TOKYO -- After the passage of the fiscal 2016 budget Tuesday, Japan's legislature is turning its attention to the Trans-Pacific Partnership trade pact and related bills, with the ruling coalition seeking quick passage and opposition parties ready to push back.
The two sides agreed Tuesday to begin deliberating when the lower house convenes April 5. After this, the TPP committee headed by Liberal Democratic Party lawmaker Koya Nishikawa, a former agriculture minister, will start discussing the measures in earnest.
The ruling coalition hopes that passing the bills will let it appeal to agricultural groups, a major LDP voting bloc, during upper house elections in July by pointing to assistance programs for farmers. The selection of the popular Shinjiro Koizumi as head of the LDP's agriculture division is likely part of this strategy.
But the ruling parties face a tight schedule. Although this Diet session technically ends June 1, it will effectively wrap up when the Group of Seven summit hosted by Japan kicks off May 26. And the elections make a significant extension unlikely. The lower house would need to approve the measures by the extended break starting in April. Even some within the ruling coalition argue that ramming the bills through the Diet is not a good idea.
The opposition will put the TPP in its crosshairs in the latter half of the Diet session.

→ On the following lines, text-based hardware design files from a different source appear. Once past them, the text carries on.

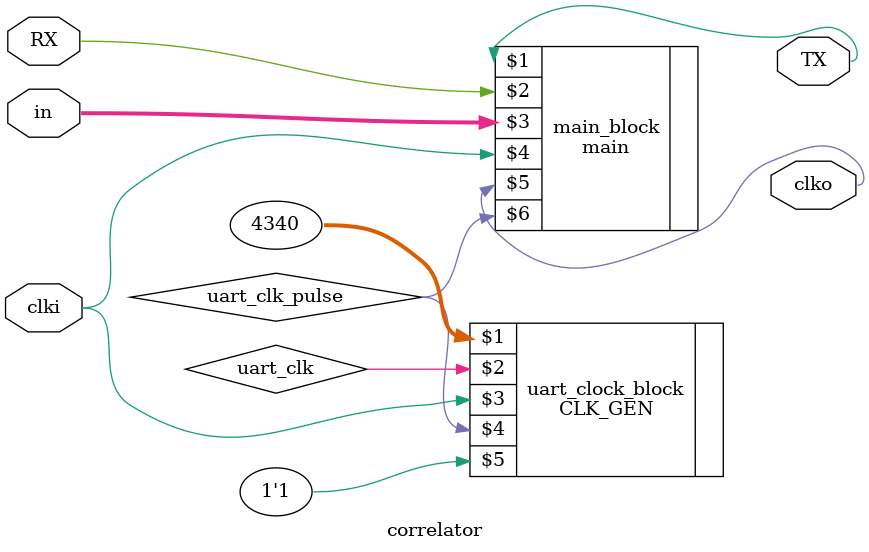
<source format=v>
module correlator (
	TX,
	RX,
	in,
	clki,
	clko
	);

parameter SECOND = 1000000000;
parameter BAUDRATE = 230400;
parameter UART_TAU = SECOND/BAUDRATE;
parameter CLK_FREQUENCY = 50000000;
parameter RESOLUTION = 12;
parameter ADC_RESOLUTION = 8;
parameter NUM_INPUTS = 10;

output wire TX;
input wire RX;
input wire[NUM_INPUTS-1:0] in;
input wire clki;
output wire clko;

wire uart_clk;
wire uart_clk_pulse;

CLK_GEN #(.CLK_FREQUENCY(CLK_FREQUENCY)) uart_clock_block(
	UART_TAU,
	uart_clk,
	clki,
	uart_clk_pulse,
	1'b1
);

main #(.CLK_FREQUENCY(CLK_FREQUENCY), .RESOLUTION(RESOLUTION), .ADC_RESOLUTION(ADC_RESOLUTION), .NUM_INPUTS(NUM_INPUTS)) main_block(
	TX,
	RX,
	in,
	clki,
	clko,
	uart_clk_pulse
);
endmodule

</source>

The Democratic Party has named younger and midlevel lawmakers who are strong debaters to the TPP committee, planning to take the government to task for not doing enough to protect five key agricultural products. The party hopes to sway voters in single-representative districts, which have a high concentration of farmers.
The opposition also contends that the scandal that forced the resignation of former Economic and Fiscal Policy Minister Akira Amari, who led the TPP negotiations, has not been sufficiently explained. It hopes to hold up talks on the TPP bills by tying the scandal into the debate over the trade deal. Victory in a Hokkaido by-election in April in which the TPP could become an issue would also give the opposition momentum.

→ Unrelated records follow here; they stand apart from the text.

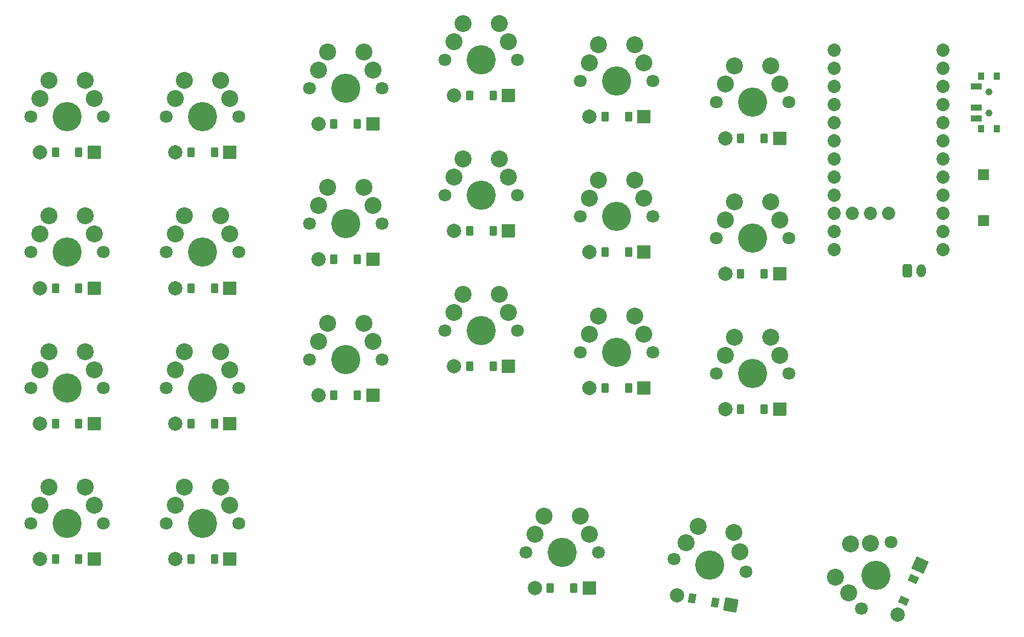
<source format=gbs>
%TF.GenerationSoftware,KiCad,Pcbnew,9.0.2*%
%TF.CreationDate,2025-06-03T16:56:12+08:00*%
%TF.ProjectId,experiment,65787065-7269-46d6-956e-742e6b696361,v1.0.0*%
%TF.SameCoordinates,Original*%
%TF.FileFunction,Soldermask,Bot*%
%TF.FilePolarity,Negative*%
%FSLAX46Y46*%
G04 Gerber Fmt 4.6, Leading zero omitted, Abs format (unit mm)*
G04 Created by KiCad (PCBNEW 9.0.2) date 2025-06-03 16:56:12*
%MOMM*%
%LPD*%
G01*
G04 APERTURE LIST*
G04 Aperture macros list*
%AMRoundRect*
0 Rectangle with rounded corners*
0 $1 Rounding radius*
0 $2 $3 $4 $5 $6 $7 $8 $9 X,Y pos of 4 corners*
0 Add a 4 corners polygon primitive as box body*
4,1,4,$2,$3,$4,$5,$6,$7,$8,$9,$2,$3,0*
0 Add four circle primitives for the rounded corners*
1,1,$1+$1,$2,$3*
1,1,$1+$1,$4,$5*
1,1,$1+$1,$6,$7*
1,1,$1+$1,$8,$9*
0 Add four rect primitives between the rounded corners*
20,1,$1+$1,$2,$3,$4,$5,0*
20,1,$1+$1,$4,$5,$6,$7,0*
20,1,$1+$1,$6,$7,$8,$9,0*
20,1,$1+$1,$8,$9,$2,$3,0*%
G04 Aperture macros list end*
%ADD10C,1.801800*%
%ADD11C,4.087800*%
%ADD12C,2.386000*%
%ADD13RoundRect,0.050000X0.889000X0.889000X-0.889000X0.889000X-0.889000X-0.889000X0.889000X-0.889000X0*%
%ADD14RoundRect,0.050000X0.450000X0.600000X-0.450000X0.600000X-0.450000X-0.600000X0.450000X-0.600000X0*%
%ADD15C,2.005000*%
%ADD16RoundRect,0.050000X0.400000X-0.500000X0.400000X0.500000X-0.400000X0.500000X-0.400000X-0.500000X0*%
%ADD17RoundRect,0.050000X0.750000X-0.350000X0.750000X0.350000X-0.750000X0.350000X-0.750000X-0.350000X0*%
%ADD18C,1.000000*%
%ADD19RoundRect,0.270833X-0.379167X-0.654167X0.379167X-0.654167X0.379167X0.654167X-0.379167X0.654167X0*%
%ADD20O,1.300000X1.850000*%
%ADD21RoundRect,0.050000X1.029867X0.721121X-0.721121X1.029867X-1.029867X-0.721121X0.721121X-1.029867X0*%
%ADD22RoundRect,0.050000X0.547352X0.512743X-0.338975X0.669026X-0.547352X-0.512743X0.338975X-0.669026X0*%
%ADD23RoundRect,0.050000X-0.700000X0.750000X-0.700000X-0.750000X0.700000X-0.750000X0.700000X0.750000X0*%
%ADD24C,1.852600*%
%ADD25RoundRect,0.050000X-0.450553X1.173731X-1.173731X-0.450553X0.450553X-1.173731X1.173731X0.450553X0*%
%ADD26RoundRect,0.050000X-0.365096X0.655137X-0.731159X-0.167053X0.365096X-0.655137X0.731159X0.167053X0*%
G04 APERTURE END LIST*
D10*
%TO.C,S3*%
X128270000Y-114400000D03*
D11*
X133350000Y-114400000D03*
D10*
X138430000Y-114400000D03*
D12*
X130810000Y-109320000D03*
X135890000Y-109320000D03*
X129540000Y-111860000D03*
X137160000Y-111860000D03*
%TD*%
D10*
%TO.C,S7*%
X147270000Y-114400000D03*
D11*
X152350000Y-114400000D03*
D10*
X157430000Y-114400000D03*
D12*
X149810000Y-109320000D03*
X154890000Y-109320000D03*
X148540000Y-111860000D03*
X156160000Y-111860000D03*
%TD*%
D10*
%TO.C,S13*%
X186272500Y-106400000D03*
D11*
X191352500Y-106400000D03*
D10*
X196432500Y-106400000D03*
D12*
X188812500Y-101320000D03*
X193892500Y-101320000D03*
X187542500Y-103860000D03*
X195162500Y-103860000D03*
%TD*%
D13*
%TO.C,D20*%
X233162500Y-98400000D03*
D14*
X231002500Y-98400000D03*
X227702500Y-98400000D03*
D15*
X225542500Y-98400000D03*
%TD*%
D13*
%TO.C,D5*%
X156160000Y-157400000D03*
D14*
X154000000Y-157400000D03*
X150700000Y-157400000D03*
D15*
X148540000Y-157400000D03*
%TD*%
D10*
%TO.C,S12*%
X186272500Y-125400000D03*
D11*
X191352500Y-125400000D03*
D10*
X196432500Y-125400000D03*
D12*
X188812500Y-120320000D03*
X193892500Y-120320000D03*
X187542500Y-122860000D03*
X195162500Y-122860000D03*
%TD*%
D13*
%TO.C,D10*%
X176162500Y-115400000D03*
D14*
X174002500Y-115400000D03*
X170702500Y-115400000D03*
D15*
X168542500Y-115400000D03*
%TD*%
D13*
%TO.C,D8*%
X156160000Y-100400000D03*
D14*
X154000000Y-100400000D03*
X150700000Y-100400000D03*
D15*
X148540000Y-100400000D03*
%TD*%
D16*
%TO.C,T1*%
X261338500Y-97050000D03*
X263548500Y-97050000D03*
D17*
X260688500Y-95650000D03*
D18*
X262448500Y-94900000D03*
X262448500Y-94900000D03*
X262448500Y-91900000D03*
X262448500Y-91900000D03*
D16*
X261338500Y-89750000D03*
X263548500Y-89750000D03*
D17*
X260688500Y-91150000D03*
X260688500Y-94150000D03*
%TD*%
D10*
%TO.C,S19*%
X224272500Y-112400000D03*
D11*
X229352500Y-112400000D03*
D10*
X234432500Y-112400000D03*
D12*
X226812500Y-107320000D03*
X231892500Y-107320000D03*
X225542500Y-109860000D03*
X233162500Y-109860000D03*
%TD*%
D13*
%TO.C,D17*%
X214162500Y-95400000D03*
D14*
X212002500Y-95400000D03*
X208702500Y-95400000D03*
D15*
X206542500Y-95400000D03*
%TD*%
D10*
%TO.C,S1*%
X128270000Y-152400000D03*
D11*
X133350000Y-152400000D03*
D10*
X138430000Y-152400000D03*
D12*
X130810000Y-147320000D03*
X135890000Y-147320000D03*
X129540000Y-149860000D03*
X137160000Y-149860000D03*
%TD*%
D10*
%TO.C,S17*%
X205272500Y-90400000D03*
D11*
X210352500Y-90400000D03*
D10*
X215432500Y-90400000D03*
D12*
X207812500Y-85320000D03*
X212892500Y-85320000D03*
X206542500Y-87860000D03*
X214162500Y-87860000D03*
%TD*%
D10*
%TO.C,S11*%
X167272500Y-91400000D03*
D11*
X172352500Y-91400000D03*
D10*
X177432500Y-91400000D03*
D12*
X169812500Y-86320000D03*
X174892500Y-86320000D03*
X168542500Y-88860000D03*
X176162500Y-88860000D03*
%TD*%
D13*
%TO.C,D4*%
X137160000Y-100400000D03*
D14*
X135000000Y-100400000D03*
X131700000Y-100400000D03*
D15*
X129540000Y-100400000D03*
%TD*%
D13*
%TO.C,D12*%
X195162500Y-130400000D03*
D14*
X193002500Y-130400000D03*
X189702500Y-130400000D03*
D15*
X187542500Y-130400000D03*
%TD*%
D10*
%TO.C,S16*%
X205272500Y-109400000D03*
D11*
X210352500Y-109400000D03*
D10*
X215432500Y-109400000D03*
D12*
X207812500Y-104320000D03*
X212892500Y-104320000D03*
X206542500Y-106860000D03*
X214162500Y-106860000D03*
%TD*%
D10*
%TO.C,S21*%
X197602500Y-156400000D03*
D11*
X202682500Y-156400000D03*
D10*
X207762500Y-156400000D03*
D12*
X200142500Y-151320000D03*
X205222500Y-151320000D03*
X198872500Y-153860000D03*
X206492500Y-153860000D03*
%TD*%
D13*
%TO.C,D15*%
X214162500Y-133400000D03*
D14*
X212002500Y-133400000D03*
X208702500Y-133400000D03*
D15*
X206542500Y-133400000D03*
%TD*%
D10*
%TO.C,S20*%
X224272500Y-93400000D03*
D11*
X229352500Y-93400000D03*
D10*
X234432500Y-93400000D03*
D12*
X226812500Y-88320000D03*
X231892500Y-88320000D03*
X225542500Y-90860000D03*
X233162500Y-90860000D03*
%TD*%
D13*
%TO.C,D18*%
X233162500Y-136400000D03*
D14*
X231002500Y-136400000D03*
X227702500Y-136400000D03*
D15*
X225542500Y-136400000D03*
%TD*%
D13*
%TO.C,D11*%
X176162500Y-96400000D03*
D14*
X174002500Y-96400000D03*
X170702500Y-96400000D03*
D15*
X168542500Y-96400000D03*
%TD*%
D19*
%TO.C,_1*%
X251000000Y-117000000D03*
D20*
X253000000Y-117000000D03*
%TD*%
D13*
%TO.C,D13*%
X195162500Y-111400000D03*
D14*
X193002500Y-111400000D03*
X189702500Y-111400000D03*
D15*
X187542500Y-111400000D03*
%TD*%
D13*
%TO.C,D19*%
X233162500Y-117400000D03*
D14*
X231002500Y-117400000D03*
X227702500Y-117400000D03*
D15*
X225542500Y-117400000D03*
%TD*%
D13*
%TO.C,D3*%
X137160000Y-119400000D03*
D14*
X135000000Y-119400000D03*
X131700000Y-119400000D03*
D15*
X129540000Y-119400000D03*
%TD*%
D13*
%TO.C,D14*%
X195162500Y-92400000D03*
D14*
X193002500Y-92400000D03*
X189702500Y-92400000D03*
D15*
X187542500Y-92400000D03*
%TD*%
D21*
%TO.C,D22*%
X226275522Y-163810147D03*
D22*
X224148335Y-163435066D03*
X220898469Y-162862028D03*
D15*
X218771282Y-162486947D03*
%TD*%
D13*
%TO.C,D9*%
X176162500Y-134400000D03*
D14*
X174002500Y-134400000D03*
X170702500Y-134400000D03*
D15*
X168542500Y-134400000D03*
%TD*%
D13*
%TO.C,D2*%
X137160000Y-138400000D03*
D14*
X135000000Y-138400000D03*
X131700000Y-138400000D03*
D15*
X129540000Y-138400000D03*
%TD*%
D10*
%TO.C,S5*%
X147270000Y-152400000D03*
D11*
X152350000Y-152400000D03*
D10*
X157430000Y-152400000D03*
D12*
X149810000Y-147320000D03*
X154890000Y-147320000D03*
X148540000Y-149860000D03*
X156160000Y-149860000D03*
%TD*%
D13*
%TO.C,D16*%
X214162500Y-114400000D03*
D14*
X212002500Y-114400000D03*
X208702500Y-114400000D03*
D15*
X206542500Y-114400000D03*
%TD*%
D10*
%TO.C,S2*%
X128270000Y-133400000D03*
D11*
X133350000Y-133400000D03*
D10*
X138430000Y-133400000D03*
D12*
X130810000Y-128320000D03*
X135890000Y-128320000D03*
X129540000Y-130860000D03*
X137160000Y-130860000D03*
%TD*%
D13*
%TO.C,D7*%
X156160000Y-119400000D03*
D14*
X154000000Y-119400000D03*
X150700000Y-119400000D03*
D15*
X148540000Y-119400000D03*
%TD*%
D10*
%TO.C,S6*%
X147270000Y-133400000D03*
D11*
X152350000Y-133400000D03*
D10*
X157430000Y-133400000D03*
D12*
X149810000Y-128320000D03*
X154890000Y-128320000D03*
X148540000Y-130860000D03*
X156160000Y-130860000D03*
%TD*%
D10*
%TO.C,S10*%
X167272500Y-110400000D03*
D11*
X172352500Y-110400000D03*
D10*
X177432500Y-110400000D03*
D12*
X169812500Y-105320000D03*
X174892500Y-105320000D03*
X168542500Y-107860000D03*
X176162500Y-107860000D03*
%TD*%
D10*
%TO.C,S18*%
X224272500Y-131400000D03*
D11*
X229352500Y-131400000D03*
D10*
X234432500Y-131400000D03*
D12*
X226812500Y-126320000D03*
X231892500Y-126320000D03*
X225542500Y-128860000D03*
X233162500Y-128860000D03*
%TD*%
D10*
%TO.C,S15*%
X205272500Y-128400000D03*
D11*
X210352500Y-128400000D03*
D10*
X215432500Y-128400000D03*
D12*
X207812500Y-123320000D03*
X212892500Y-123320000D03*
X206542500Y-125860000D03*
X214162500Y-125860000D03*
%TD*%
D13*
%TO.C,D21*%
X206492500Y-161400000D03*
D14*
X204332500Y-161400000D03*
X201032500Y-161400000D03*
D15*
X198872500Y-161400000D03*
%TD*%
D23*
%TO.C,S24*%
X261737500Y-103485000D03*
X261737500Y-109985000D03*
%TD*%
D13*
%TO.C,D1*%
X137160000Y-157400000D03*
D14*
X135000000Y-157400000D03*
X131700000Y-157400000D03*
D15*
X129540000Y-157400000D03*
%TD*%
D13*
%TO.C,D6*%
X156160000Y-138400000D03*
D14*
X154000000Y-138400000D03*
X150700000Y-138400000D03*
D15*
X148540000Y-138400000D03*
%TD*%
D10*
%TO.C,S23*%
X244606053Y-164289408D03*
D11*
X246672275Y-159648597D03*
D10*
X248738497Y-155007786D03*
D12*
X240998353Y-159902780D03*
X243064575Y-155261969D03*
X242802203Y-162096094D03*
X245901536Y-155134878D03*
%TD*%
D10*
%TO.C,S4*%
X128270000Y-95400000D03*
D11*
X133350000Y-95400000D03*
D10*
X138430000Y-95400000D03*
D12*
X130810000Y-90320000D03*
X135890000Y-90320000D03*
X129540000Y-92860000D03*
X137160000Y-92860000D03*
%TD*%
D10*
%TO.C,S22*%
X218388820Y-157342375D03*
D11*
X223391643Y-158224508D03*
D10*
X228394466Y-159106641D03*
D12*
X221772364Y-152780618D03*
X226775187Y-153662751D03*
X220080592Y-155061497D03*
X227584827Y-156384696D03*
%TD*%
D24*
%TO.C,MCU1*%
X256022500Y-86097500D03*
X256022500Y-88637500D03*
X256022500Y-91177500D03*
X256022500Y-93717500D03*
X256022500Y-96257500D03*
X256022500Y-98797500D03*
X256022500Y-101337500D03*
X256022500Y-103877500D03*
X256022500Y-106417500D03*
X256022500Y-108957500D03*
X256022500Y-111497500D03*
X256022500Y-114037500D03*
X240782500Y-114037500D03*
X240782500Y-111497500D03*
X240782500Y-108957500D03*
X240782500Y-106417500D03*
X240782500Y-103877500D03*
X240782500Y-101337500D03*
X240782500Y-98797500D03*
X240782500Y-96257500D03*
X240782500Y-93717500D03*
X240782500Y-91177500D03*
X240782500Y-88637500D03*
X240782500Y-86097500D03*
X243322500Y-108957500D03*
X245862500Y-108957500D03*
X248402500Y-108957500D03*
%TD*%
D10*
%TO.C,S14*%
X186272500Y-87400000D03*
D11*
X191352500Y-87400000D03*
D10*
X196432500Y-87400000D03*
D12*
X188812500Y-82320000D03*
X193892500Y-82320000D03*
X187542500Y-84860000D03*
X195162500Y-84860000D03*
%TD*%
D10*
%TO.C,S9*%
X167272500Y-129400000D03*
D11*
X172352500Y-129400000D03*
D10*
X177432500Y-129400000D03*
D12*
X169812500Y-124320000D03*
X174892500Y-124320000D03*
X168542500Y-126860000D03*
X176162500Y-126860000D03*
%TD*%
D10*
%TO.C,S8*%
X147270000Y-95400000D03*
D11*
X152350000Y-95400000D03*
D10*
X157430000Y-95400000D03*
D12*
X149810000Y-90320000D03*
X154890000Y-90320000D03*
X148540000Y-92860000D03*
X156160000Y-92860000D03*
%TD*%
D25*
%TO.C,D23*%
X252789669Y-158201672D03*
D26*
X251911117Y-160174930D03*
X250568887Y-163189630D03*
D15*
X249690335Y-165162888D03*
%TD*%
M02*

</source>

With the TPP set to take center stage, the debate will inevitably affect other important bills. The government has submitted a postwar low of 55 bills. And the fiscal 2016 budget's passage about a week later than expected leaves less time to get things done.
A bill allowing salaries based on results rather than hours worked that was debated during the last Diet session looks increasingly unlikely to pass before the end of this session. Prospects are also dim for an accord on lower house election reform, making it more likely that the ruling coalition will act on its own.